Cognitive computing and AI begin to grow together
When we first attempted to define cognitive computing, we found clear differences between it and AI. We posited that for software to be considered a new type of computing—“cognitive,” it must solve problems that were insoluble today. This new class of problem has no precise answers. Instead, it is open to interpretation—it is ambiguous or has no one right answer that is amenable to computation.
For an application to be considered “cognitive,” 5 years ago, we proposed that it be adaptive, interactive, iterative, stateful, and, above all, contextual.
In the 5 years since cognitive computing appeared, however, our understanding of the missing pieces that this new kind of computing might provide has evolved. We have found that different depths of analysis are required for different purposes. This means that potential users and buyers must define what their purpose is in investing in a new technology. While understanding the full meaning of text might be attractive, it is possible to understand enough of a subset so that meaning can be inferred. For example, emotion analysis might require more in-depth understanding of the differences between “like” and “love” than simply labeling both words as “positive.” This gradual adjustment in requirements makes it easier for developers to address only the needs of their target market. More nuanced, more in-depth products can be developed at a slower pace while their features are explored.
Developing suitable expectations
How do we manage the hype and promise for new inventions while making sure that they represent a realistic opportunity? Can we invent self-driving cars or a Boeing 737 MAX without exposure to the risks these innovations can pose to our lives?
New technologies rarely spring full-blown to the marketplace. Instead, they evolve incrementally, building on a myriad of designs, experiences, and market demands that have come before. When our inventions were software only, or were minor devices that had small impact, we could afford to allow designers to experiment and correct their mistakes. But we are reaching the brink of disaster when lives are imperiled. Whom do we trust to make decisions that release new inventions to unsuspecting customers? Who should be trusted?
The truth is, we don’t know yet, and technology alone can’t give us sufficient answers. All we know is that trust and reliability are imperative, even if we don’t know yet what impacts to expect.
That is certainly the case today with cognitive computing. Cognitive applications and platforms have seen a marked evolution that has given us a mixture of features that solve problems rather than insist solely on purity of design. They are purpose-built experiments, mixing cognitive, AI, machine learning, and new kinds of interfaces in order to address a specific purpose or need.
Developers and innovators face a dilemma: Predicting the next big thing is nearly impossible. What will grab the market or fulfill a need?
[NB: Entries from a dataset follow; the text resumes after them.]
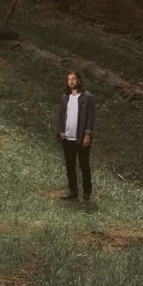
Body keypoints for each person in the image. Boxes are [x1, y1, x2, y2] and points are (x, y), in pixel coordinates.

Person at [56, 70, 95, 201]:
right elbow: (61, 116)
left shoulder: (87, 97)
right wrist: (61, 131)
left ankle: (87, 191)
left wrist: (87, 135)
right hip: (67, 138)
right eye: (69, 79)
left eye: (74, 79)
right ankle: (73, 191)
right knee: (70, 165)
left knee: (84, 165)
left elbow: (90, 117)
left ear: (79, 81)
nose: (71, 81)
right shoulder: (65, 98)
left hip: (81, 138)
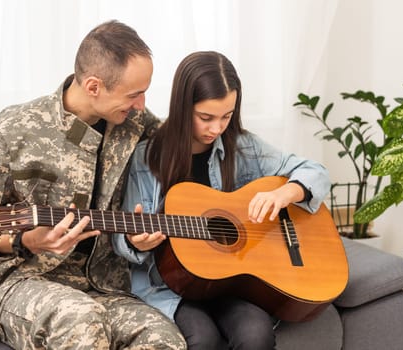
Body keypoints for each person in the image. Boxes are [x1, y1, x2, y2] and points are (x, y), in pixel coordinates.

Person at [0, 20, 186, 350]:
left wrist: (278, 187)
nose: (141, 104)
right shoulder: (14, 129)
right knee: (81, 322)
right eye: (134, 94)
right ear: (94, 86)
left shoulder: (133, 122)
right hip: (14, 280)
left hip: (98, 285)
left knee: (164, 338)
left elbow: (189, 141)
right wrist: (27, 240)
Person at [113, 51, 331, 349]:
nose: (216, 128)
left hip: (233, 283)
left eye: (226, 116)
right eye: (206, 117)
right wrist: (135, 243)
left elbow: (315, 172)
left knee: (256, 334)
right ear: (182, 107)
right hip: (172, 286)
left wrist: (284, 193)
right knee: (202, 338)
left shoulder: (243, 147)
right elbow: (124, 240)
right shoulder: (147, 158)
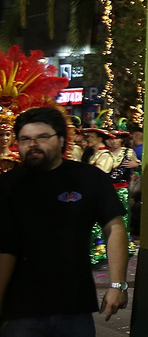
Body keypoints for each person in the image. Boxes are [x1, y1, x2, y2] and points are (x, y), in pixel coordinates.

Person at [0, 106, 129, 334]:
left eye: (42, 137)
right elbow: (4, 249)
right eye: (25, 139)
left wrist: (117, 284)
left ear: (60, 140)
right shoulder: (7, 186)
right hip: (20, 309)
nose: (33, 144)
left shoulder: (89, 179)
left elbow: (114, 227)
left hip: (73, 306)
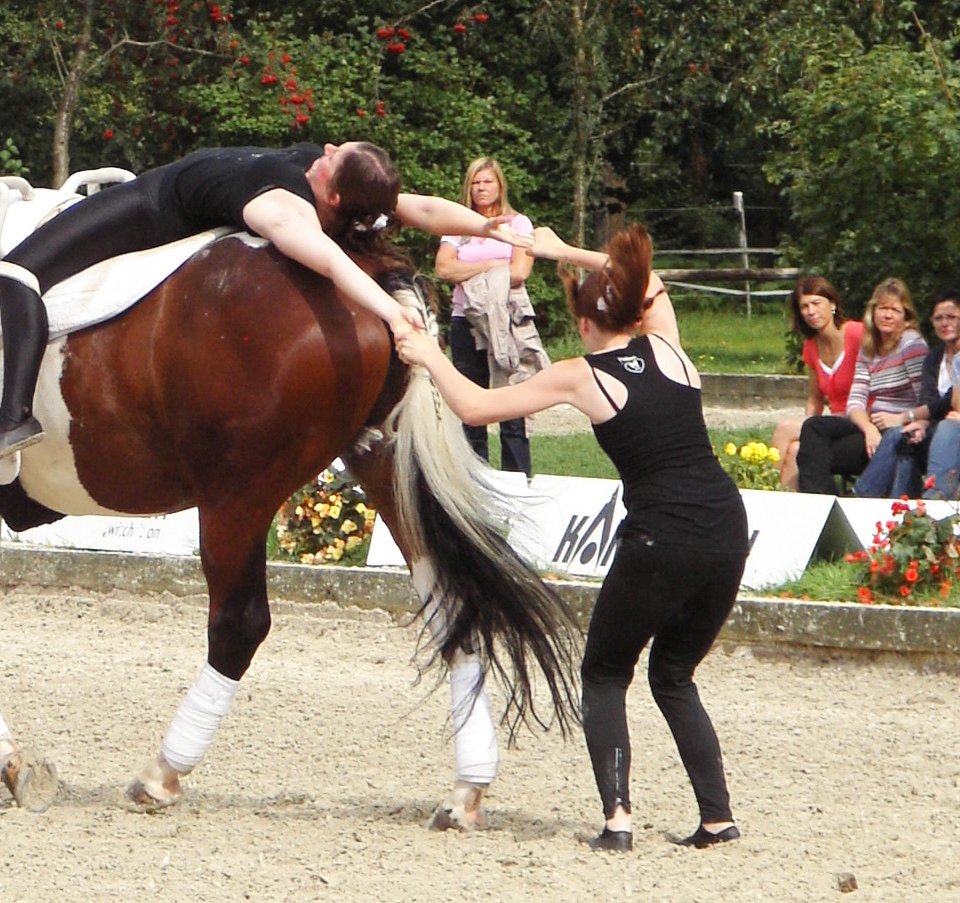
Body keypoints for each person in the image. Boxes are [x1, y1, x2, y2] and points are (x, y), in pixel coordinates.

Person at [397, 223, 747, 853]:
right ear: (635, 311)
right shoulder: (669, 348)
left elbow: (474, 407)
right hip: (727, 525)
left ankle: (618, 822)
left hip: (661, 534)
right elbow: (650, 279)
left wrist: (428, 354)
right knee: (674, 674)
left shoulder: (582, 375)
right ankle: (717, 818)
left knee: (605, 671)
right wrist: (563, 253)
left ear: (584, 323)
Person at [0, 141, 529, 469]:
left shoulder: (282, 209)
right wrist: (488, 226)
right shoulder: (345, 188)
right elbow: (420, 208)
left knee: (17, 270)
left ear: (332, 195)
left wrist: (393, 311)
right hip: (181, 184)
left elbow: (333, 263)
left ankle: (14, 416)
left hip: (154, 203)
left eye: (333, 158)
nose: (325, 149)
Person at [433, 157, 547, 477]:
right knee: (471, 406)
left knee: (512, 404)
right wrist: (494, 266)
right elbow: (443, 268)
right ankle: (475, 479)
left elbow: (520, 272)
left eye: (487, 181)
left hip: (506, 320)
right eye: (476, 182)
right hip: (465, 320)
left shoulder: (518, 224)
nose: (481, 188)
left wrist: (467, 271)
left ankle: (517, 478)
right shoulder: (459, 226)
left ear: (500, 185)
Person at [795, 278, 927, 496]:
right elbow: (856, 400)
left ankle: (853, 499)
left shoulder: (911, 344)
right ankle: (824, 502)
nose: (887, 315)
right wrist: (868, 428)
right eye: (882, 308)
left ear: (906, 315)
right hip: (872, 425)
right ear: (873, 312)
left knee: (816, 455)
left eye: (895, 310)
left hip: (901, 429)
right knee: (813, 428)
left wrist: (901, 418)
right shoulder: (869, 346)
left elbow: (926, 400)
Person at [769, 277, 864, 490]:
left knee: (785, 428)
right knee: (795, 449)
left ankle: (763, 487)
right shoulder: (811, 345)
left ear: (832, 304)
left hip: (861, 416)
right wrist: (809, 425)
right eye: (804, 306)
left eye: (816, 303)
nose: (811, 311)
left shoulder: (856, 333)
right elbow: (815, 398)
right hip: (833, 424)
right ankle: (787, 502)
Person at [902, 291, 960, 500]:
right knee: (901, 436)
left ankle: (935, 501)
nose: (945, 323)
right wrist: (921, 422)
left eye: (951, 317)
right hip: (940, 425)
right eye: (939, 318)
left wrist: (908, 416)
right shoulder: (936, 357)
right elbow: (939, 401)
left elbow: (948, 404)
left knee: (947, 428)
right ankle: (893, 505)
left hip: (948, 428)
Part of the design process is to select features that solve a problem and that have been proven to work for a specific purpose. For instance, does a search application require deep parsing in order to determine meaning, or will shallow parsing work in the majority of cases? How can we work with potential buyers of technology to help them understand the trade-offs and choices that need to be made?
Each degree of depth requires integration with the software app and the interface as a whole. Which features (such as real nuanced language understanding) that seem logical are so difficult to achieve that they delay the launch of a valuable, market-breaking application? To complicate matters further, features that seem elementary catch on—often, for the wrong reasons. For instance, suppose that all I want to know is when my spouse has left the office, and what the traffic volume is today on his way home. It’s pretty obvious which datapoints need to be confined for this simple bit of information. And yet, all kinds of imponderables need to be factored into the equation, e.g., how fast does my spouse drive? Is there a repair truck in the way? To make things more difficult yet, the salient factors for a successful new application are rarely known and may be largely dependent on the user and her needs. For instance, one of the most useful features (for me) of Alexa is having the device tune in or change radio channels while my hands are dirty. Its voice interface is a life (or dinner) saver for me.